Wednesday, January 26, 2005

Phases and Iterations

Ok, you’ve taken the quiz, lets start defining the phases. You may have heard definitions before, but as promised, I believe that you will find a clearer definition here than you have found before!

First off, how do the phases relate to iterations? That was the topic of question 5. Basically, the best way to understand the phases is to first get rid of them altogether. A project can be iterative without following the RUP. Imagine that you decide, based on some criteria, that you want to try to build a complete product in nine iterations.

Each iteration, if you are truly doing iterative development, you would travel through all nine software disciplines (Project Management, Requirements, Analysis and Design, Implementation, Test, Deployment, etc.) in each iteration. Each iteration would result in a partial solution until the whole solution was at last available.

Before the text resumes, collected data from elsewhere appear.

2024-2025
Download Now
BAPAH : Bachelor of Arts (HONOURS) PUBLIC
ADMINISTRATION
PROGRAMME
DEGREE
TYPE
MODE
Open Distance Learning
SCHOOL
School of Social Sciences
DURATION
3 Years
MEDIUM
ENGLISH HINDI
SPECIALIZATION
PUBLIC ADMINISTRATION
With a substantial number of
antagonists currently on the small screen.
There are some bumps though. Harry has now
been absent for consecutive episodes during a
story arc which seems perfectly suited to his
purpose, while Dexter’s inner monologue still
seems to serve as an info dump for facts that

But a question usually comes up when people first look at this approach. “How do we select what we do in each iteration?” That is where the phases come in to play.

RUP can guide any project, even those that have NO software component. This is why they have an “implementation” discipline instead of a “coding” discipline. Implementation = coding if you are doing a software project. But if you are doing a non software project, implementation would be whatever it takes to go from detailed designs into a real tangible solution.

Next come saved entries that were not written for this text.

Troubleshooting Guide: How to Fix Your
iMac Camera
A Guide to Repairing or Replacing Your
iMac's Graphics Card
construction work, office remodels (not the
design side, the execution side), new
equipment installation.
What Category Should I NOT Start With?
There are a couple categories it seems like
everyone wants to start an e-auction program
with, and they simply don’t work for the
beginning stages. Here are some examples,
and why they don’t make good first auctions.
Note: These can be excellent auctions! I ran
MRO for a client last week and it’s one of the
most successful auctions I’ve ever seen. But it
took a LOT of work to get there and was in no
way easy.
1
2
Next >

Basically every RUP guided project, software or otherwise, goes sequentially through a set of four phases. A phase is sequential and you can’t go backwards. These four phases are Inception, Elaboration, Construction and Transition. By understanding what happens in each phase, you can then understand how to choose what work to perform in each of your nine iterations.

At this point, it should be clear that the answer to question 5 is A, not B. In ‘A’ the project goes through each of the four phases once. In B, you go through the four phases again and again, and this is not possible.

For example, let’s imagine we are talking about a human’s life. Inception = Infancy, Elaboration = Teenager, Construction = Mid Life and Transition = Senior Citizen. If in your Mid Life, you realize you wished you did things differently when you were a Teen, you can take corrective action in your Mid Life, but you can’t go back to being a Teen!

There are two reasons people sometimes pick B. 1. They equate each iteration to a “generation” of the project that is to be externally released. Under this interpretation, each iteration is actually a full project, and each project goes through IECT.

2. They equate I to Planning and Requirements, E to Design, C to Code and T to Deployment. In each iteration you really do go through all those disciplines, but equating the RUP phases to waterfall phases is actually incorrect. More on why later, but this should tip you off that the answer to Q4 is actually No. I’ll provide more justification on that later too.